Circuit design data
Segment Open

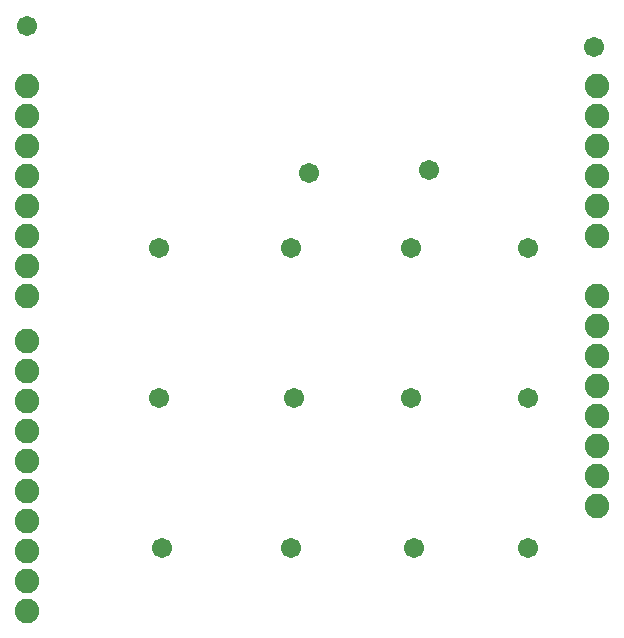
<source format=gbr>
G04 EAGLE Gerber X2 export*
%TF.Part,Single*%
%TF.FileFunction,Soldermask,Bot,1*%
%TF.FilePolarity,Negative*%
%TF.GenerationSoftware,Autodesk,EAGLE,9.1.3*%
%TF.CreationDate,2018-12-14T10:31:57Z*%
G75*
%MOMM*%
%FSLAX34Y34*%
%LPD*%
%AMOC8*
5,1,8,0,0,1.08239X$1,22.5*%
G01*
%ADD10C,2.082800*%
%ADD11C,1.703200*%


D10*
X518160Y309880D03*
X518160Y335280D03*
X518160Y360680D03*
X518160Y386080D03*
X518160Y411480D03*
X518160Y436880D03*
X518160Y487680D03*
X518160Y513080D03*
X518160Y538480D03*
X518160Y563880D03*
X518160Y589280D03*
X518160Y614680D03*
X35560Y614680D03*
X35560Y589280D03*
X35560Y563880D03*
X35560Y538480D03*
X35560Y513080D03*
X35560Y487680D03*
X35560Y462280D03*
X35560Y436880D03*
X35560Y398780D03*
X35560Y373380D03*
X35560Y347980D03*
X35560Y322580D03*
X35560Y297180D03*
X35560Y271780D03*
X35560Y246380D03*
X35560Y220980D03*
X35560Y195580D03*
X35560Y170180D03*
X518160Y284480D03*
X518160Y259080D03*
D11*
X147320Y350520D03*
X261620Y350520D03*
X360680Y350520D03*
X459740Y350520D03*
X147320Y477520D03*
X259080Y477520D03*
X360680Y477520D03*
X459740Y477520D03*
X459740Y223520D03*
X149860Y223520D03*
X259080Y223520D03*
X363220Y223520D03*
X274320Y541020D03*
X375920Y543560D03*
X35560Y665480D03*
X515620Y647700D03*
M02*

</source>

Segment Closed

A picture-free version of all the records, repeated exactly, is what to return.

## Problem solution
<source format=gbr>
G04 EAGLE Gerber X2 export*
%TF.Part,Single*%
%TF.FileFunction,Soldermask,Bot,1*%
%TF.FilePolarity,Negative*%
%TF.GenerationSoftware,Autodesk,EAGLE,9.1.3*%
%TF.CreationDate,2018-12-14T10:31:57Z*%
G75*
%MOMM*%
%FSLAX34Y34*%
%LPD*%
%AMOC8*
5,1,8,0,0,1.08239X$1,22.5*%
G01*
%ADD10C,2.082800*%
%ADD11C,1.703200*%


D10*
X518160Y309880D03*
X518160Y335280D03*
X518160Y360680D03*
X518160Y386080D03*
X518160Y411480D03*
X518160Y436880D03*
X518160Y487680D03*
X518160Y513080D03*
X518160Y538480D03*
X518160Y563880D03*
X518160Y589280D03*
X518160Y614680D03*
X35560Y614680D03*
X35560Y589280D03*
X35560Y563880D03*
X35560Y538480D03*
X35560Y513080D03*
X35560Y487680D03*
X35560Y462280D03*
X35560Y436880D03*
X35560Y398780D03*
X35560Y373380D03*
X35560Y347980D03*
X35560Y322580D03*
X35560Y297180D03*
X35560Y271780D03*
X35560Y246380D03*
X35560Y220980D03*
X35560Y195580D03*
X35560Y170180D03*
X518160Y284480D03*
X518160Y259080D03*
D11*
X147320Y350520D03*
X261620Y350520D03*
X360680Y350520D03*
X459740Y350520D03*
X147320Y477520D03*
X259080Y477520D03*
X360680Y477520D03*
X459740Y477520D03*
X459740Y223520D03*
X149860Y223520D03*
X259080Y223520D03*
X363220Y223520D03*
X274320Y541020D03*
X375920Y543560D03*
X35560Y665480D03*
X515620Y647700D03*
M02*

</source>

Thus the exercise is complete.